Data for this exercise:
________________________________________
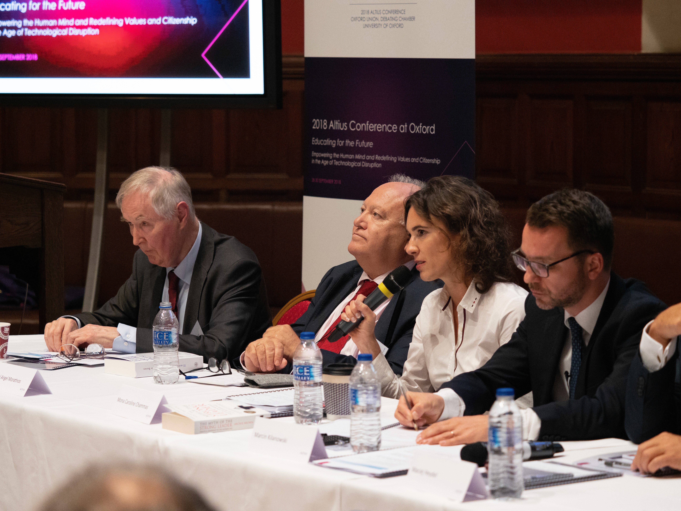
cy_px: 256
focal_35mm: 124
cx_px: 340
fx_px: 2439
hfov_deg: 15.9
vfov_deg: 12.0
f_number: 2.8
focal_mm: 62
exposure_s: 1/100
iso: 3200
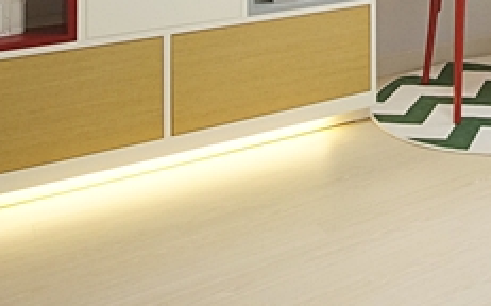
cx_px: 574
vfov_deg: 20.6
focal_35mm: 53
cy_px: -162
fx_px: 709
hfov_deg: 32.3
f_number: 9
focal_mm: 10
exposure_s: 1/30
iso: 800
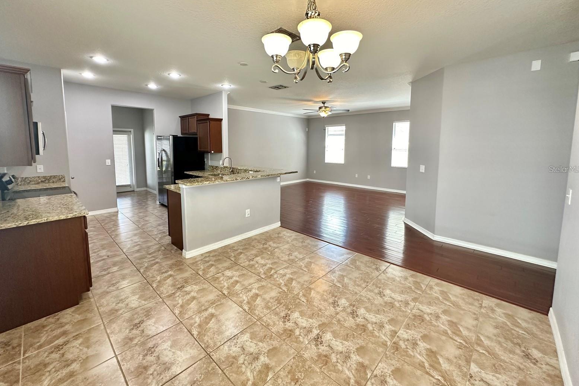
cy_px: 169
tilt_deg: -4.9
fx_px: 241
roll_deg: -0.5
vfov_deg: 77.0
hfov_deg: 100.4
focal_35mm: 15
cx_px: 286
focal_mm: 2.22
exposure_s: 1/60
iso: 200
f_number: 2.2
________________________________________
Exercise: Return precisely the lines of the records, starting with the line that holds "vfov_deg: 77.0" and ending with the last one.

Response box:
vfov_deg: 77.0
hfov_deg: 100.4
focal_35mm: 15
cx_px: 286
focal_mm: 2.22
exposure_s: 1/60
iso: 200
f_number: 2.2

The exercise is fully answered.